### TASK GOAL:
From the page about 99 Poems below, extract everything from "Dana Gioia is" down to "American public culture.", word for word.

___ EXTRACT PROVIDED ___

So much of what we live goes on inside-- The diaries of grief, the tongue-tied aches Of unacknowledged love are no less real For having passed unsaid. What we conceal Is always more than what we dare confide. Think of the letters that we write our dead. --"Unsaid"
Dana Gioia has long been celebrated as a poet of profound intelligence and powerful emotion, with lines made from ingenious craftsmanship. 99 Poems: New & Selected for the first time gathers work from across his career, including a dozen remarkable new poems. Gioia has not ordered this selection chronologically. Instead, his great subjects organize this volume into broad themes of mystery, remembrance, imagination, place, stories, songs, and love. The result is a book we might live our lives alongside, and a reminder of the deep and abiding pleasures and reassurances that poetry provides us.
Dana Gioia is an internationally acclaimed and award-winning poet. Former Chairman of the National Endowment for the Arts, Gioia is a native Californian of Italian and Mexican descent. He received a B.A. and a M.B.A. from Stanford University and an M.A. in Comparative Literature from Harvard University. (Gioia is pronounced JOY-uh.)
Gioia has published four full-length collections of poetry, as well as eight chapbooks. His poetry collection, Interrogations at Noon, won the 2002 American Book Award. An influential critic as well, Gioia's 1991 volume Can Poetry Matter?, which was a finalist for the National Book Critics Circle award, is credited with helping to revive the role of poetry in American public culture.
Gioia's reviews have appeared in many magazines including The New Yorker, The Atlantic, The Washington Post Book World, The New York Times Book Review, Slate, and The Hudson Review. Gioia has written two opera libretti and is an active translator of poetry from Latin, Italian, and German.
As Chairman of the NEA, Gioia succeeded in garnering enthusiastic bi-partisan support in the United States Congress for the mission of the Arts Endowment, as well as in strengthening the national consensus in favor of public funding for the arts and arts education. (Business Week Magazine referred to him as "The Man Who Saved the NEA.")
Gioia's creation of a series of NEA National Initiatives combined with a wider distribution of direct grants to reach previously underserved communities making the agency truly national in scope. Through programs such as Shakespeare in American Communities, Operation Homecoming: Writing the Wartime Experience, NEA Jazz Masters, American Masterpieces, and Poetry Out Loud, the Arts Endowment has successfully reached millions of Americans in all corners of the country.

___ DATA LISTING ___

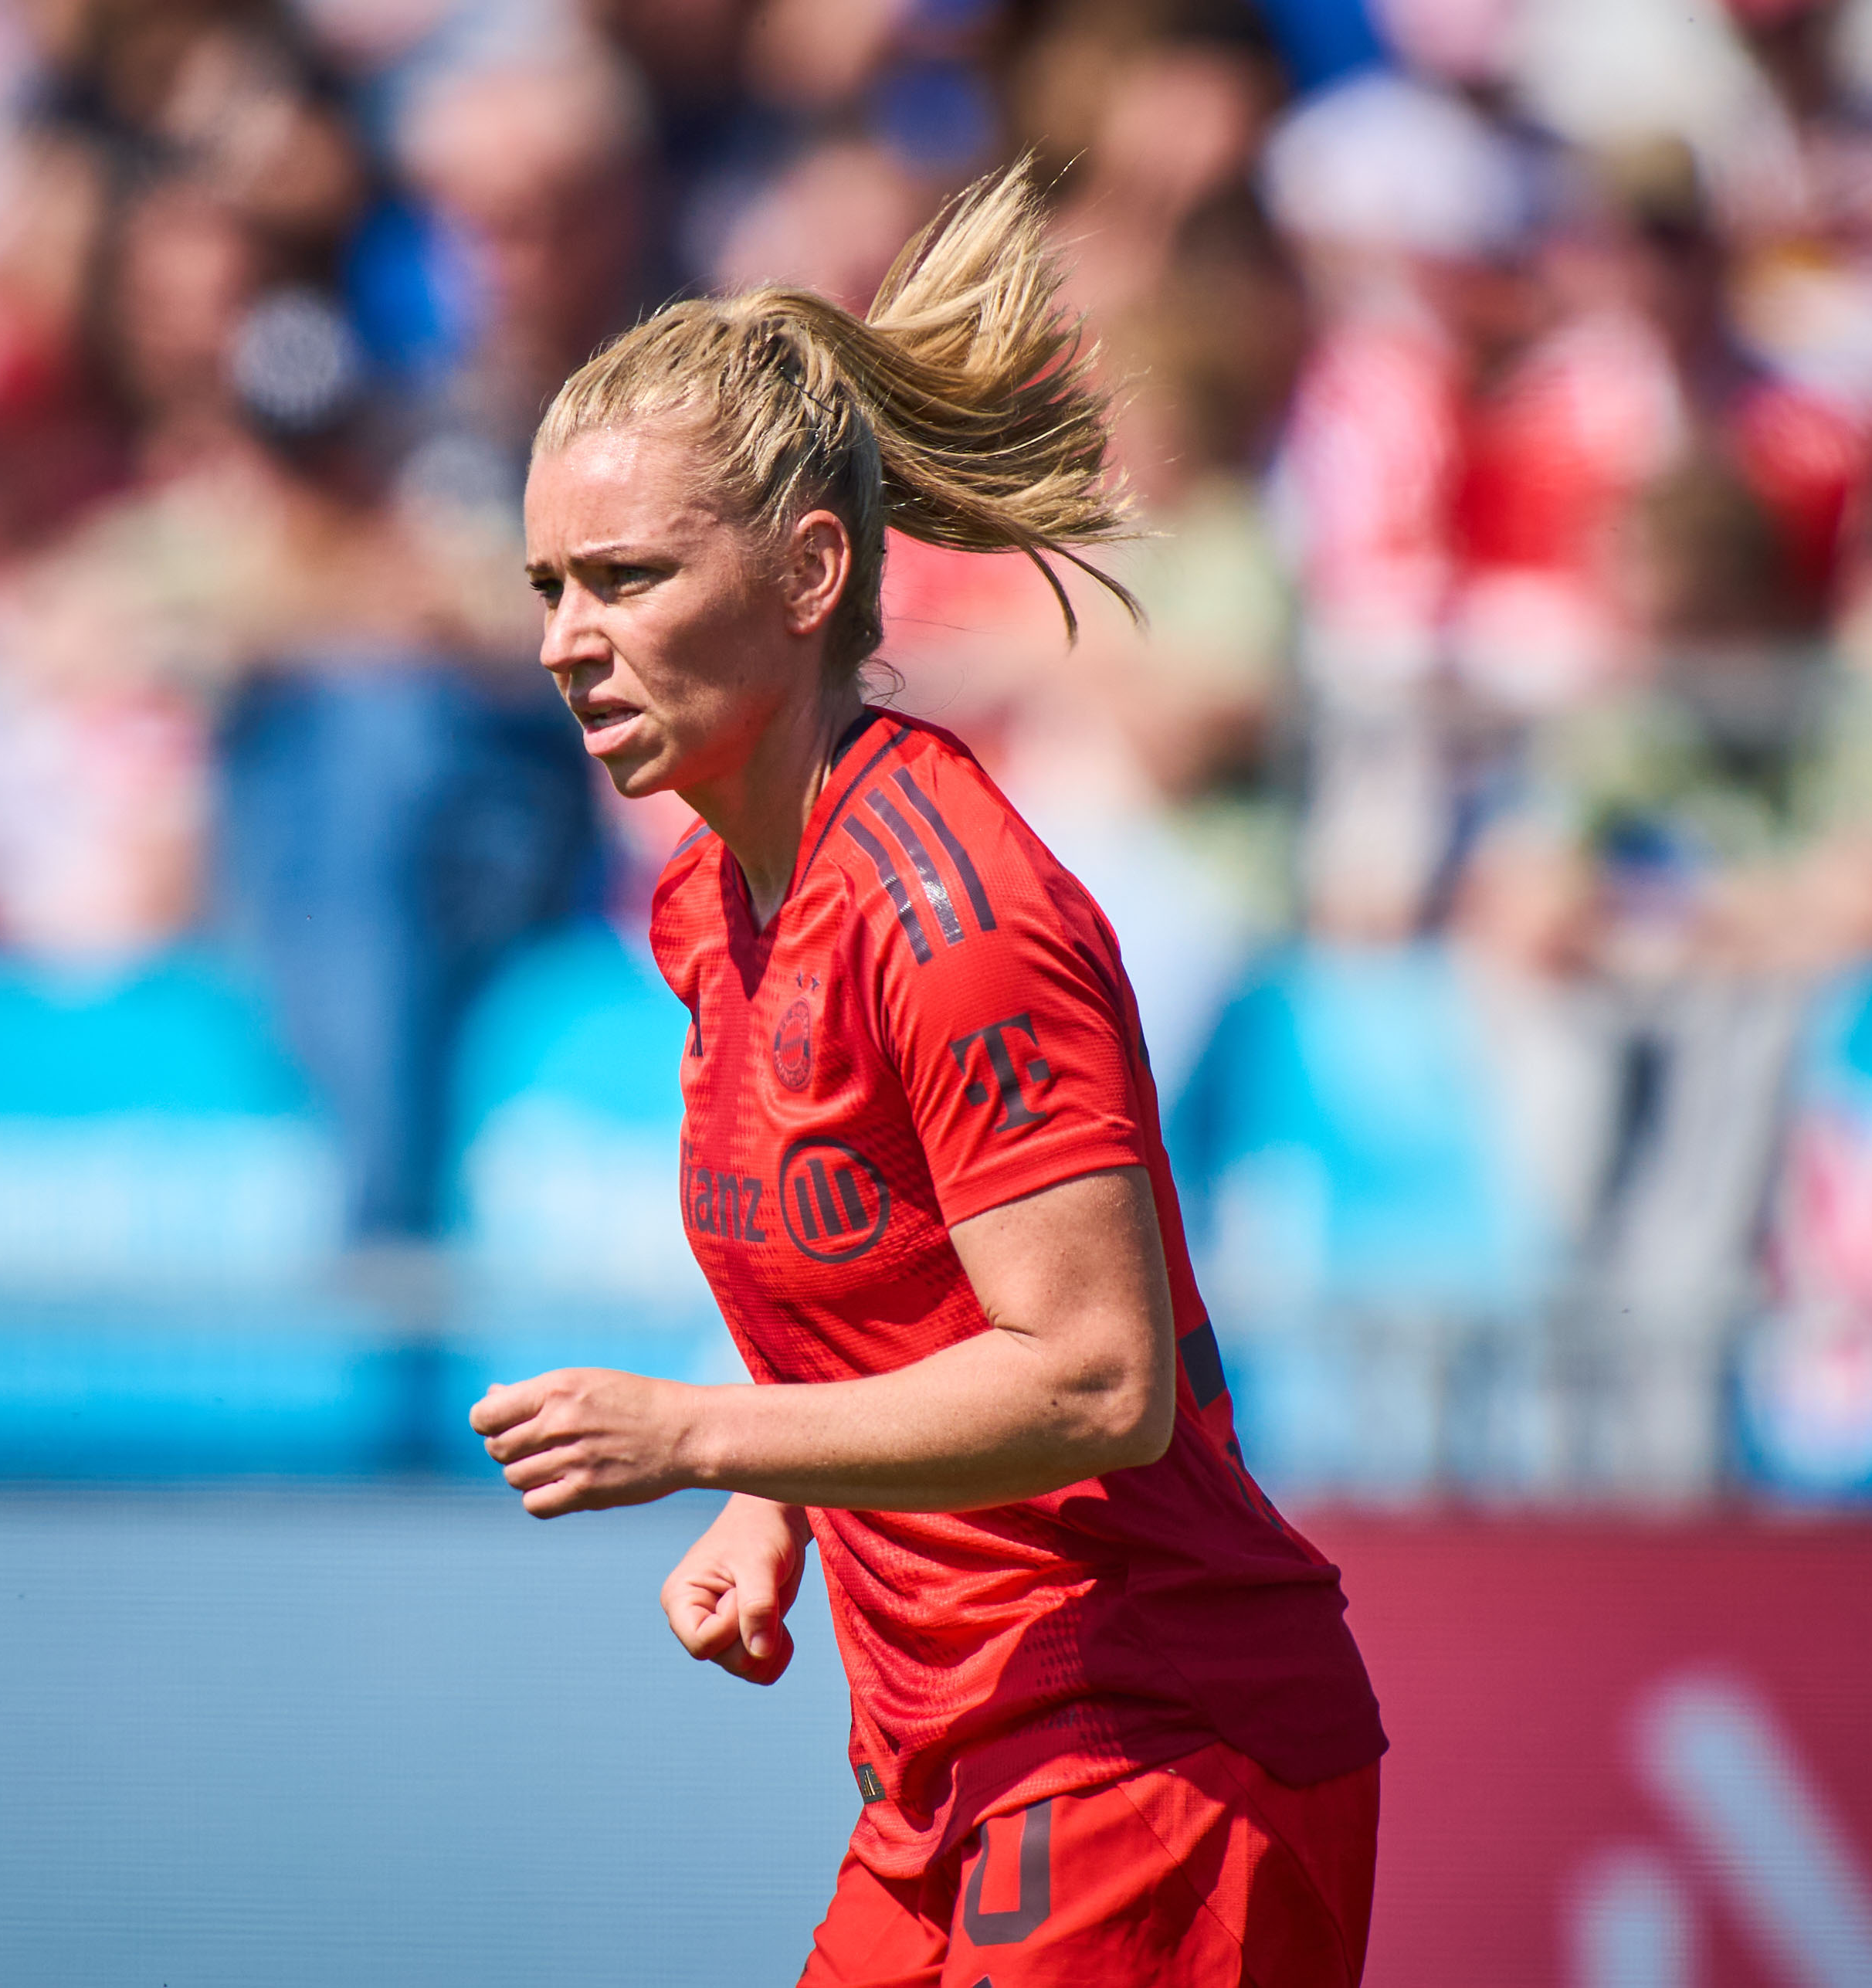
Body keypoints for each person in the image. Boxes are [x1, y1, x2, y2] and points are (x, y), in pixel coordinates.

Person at [470, 165, 1385, 1987]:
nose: (571, 634)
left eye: (629, 576)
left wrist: (693, 1436)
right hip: (945, 1760)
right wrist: (775, 1503)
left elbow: (1098, 1379)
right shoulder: (713, 901)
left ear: (811, 573)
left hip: (1152, 1751)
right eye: (550, 584)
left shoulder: (950, 917)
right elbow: (890, 1291)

___

### THE COMPLETED TASK:
Dana Gioia is an internationally acclaimed and award-winning poet. Former Chairman of the National Endowment for the Arts, Gioia is a native Californian of Italian and Mexican descent. He received a B.A. and a M.B.A. from Stanford University and an M.A. in Comparative Literature from Harvard University. (Gioia is pronounced JOY-uh.)
Gioia has published four full-length collections of poetry, as well as eight chapbooks. His poetry collection, Interrogations at Noon, won the 2002 American Book Award. An influential critic as well, Gioia's 1991 volume Can Poetry Matter?, which was a finalist for the National Book Critics Circle award, is credited with helping to revive the role of poetry in American public culture.